##### DATA SHOWN #####

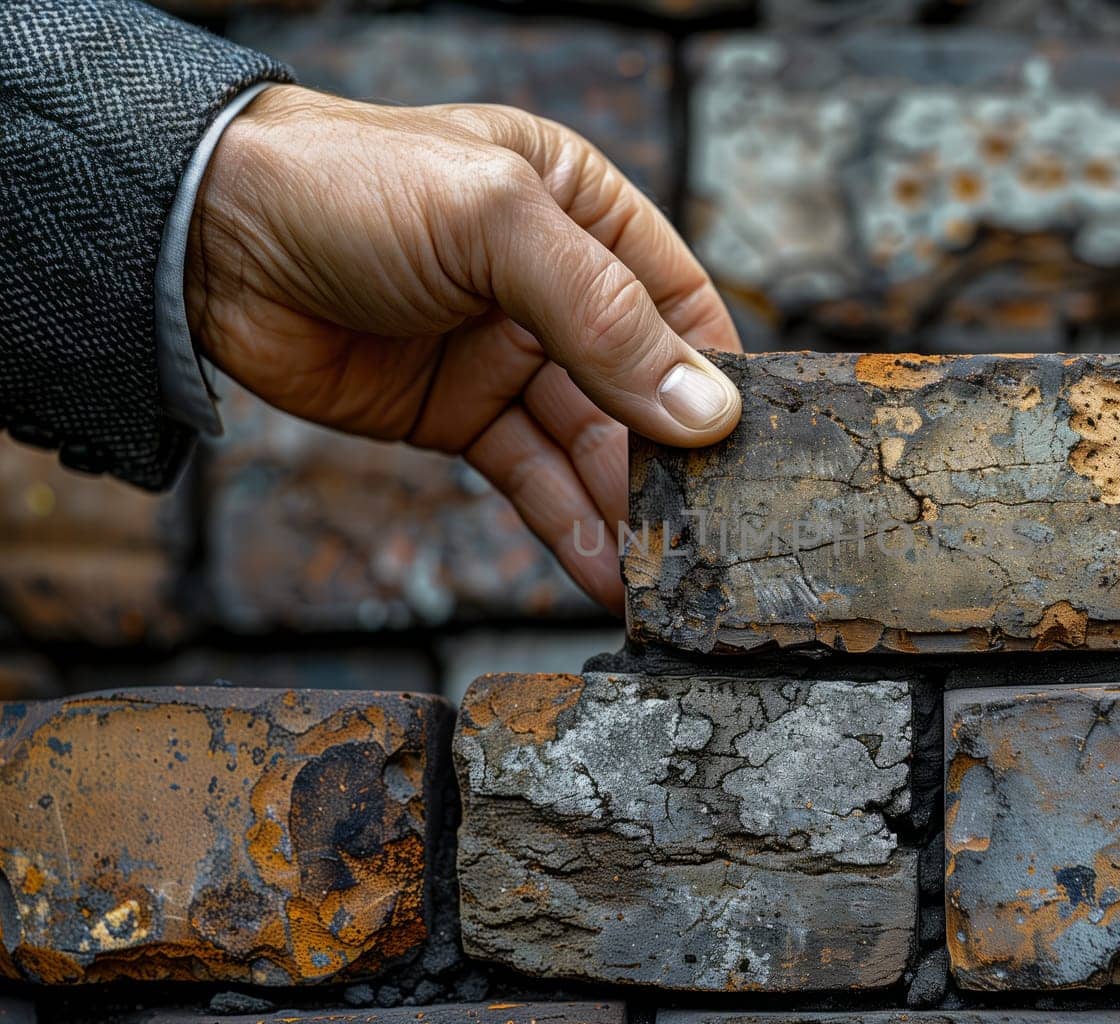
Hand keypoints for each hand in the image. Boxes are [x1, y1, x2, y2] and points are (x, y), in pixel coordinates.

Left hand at [186, 84, 742, 613]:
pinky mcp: (460, 416)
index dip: (719, 379)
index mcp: (584, 210)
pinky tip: (607, 572)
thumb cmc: (348, 187)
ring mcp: (507, 355)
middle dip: (674, 464)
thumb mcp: (495, 226)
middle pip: (642, 388)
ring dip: (627, 510)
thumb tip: (705, 410)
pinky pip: (532, 476)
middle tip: (710, 537)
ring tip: (666, 577)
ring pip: (591, 445)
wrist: (205, 240)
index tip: (752, 453)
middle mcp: (556, 286)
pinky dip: (570, 526)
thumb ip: (603, 319)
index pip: (681, 305)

#####

> [REQUIRED WORK] In the listing above, find the line containing "Left hand at" and the line containing "ring dip: (627, 510)", then repeat those two lines and everything between them exactly.

> [SOLUTION TO THIS TASK]
Left hand at [186, 84, 742, 613]:
pinky mcp: (460, 416)
index dip: (719, 379)
index mcp: (584, 210)
pinky tip: (607, 572)
thumb cmc: (348, 187)
ring mcp: (507, 355)
middle dip: (674, 464)
thumb mcp: (495, 226)
middle pip: (642, 388)
ring dip: (627, 510)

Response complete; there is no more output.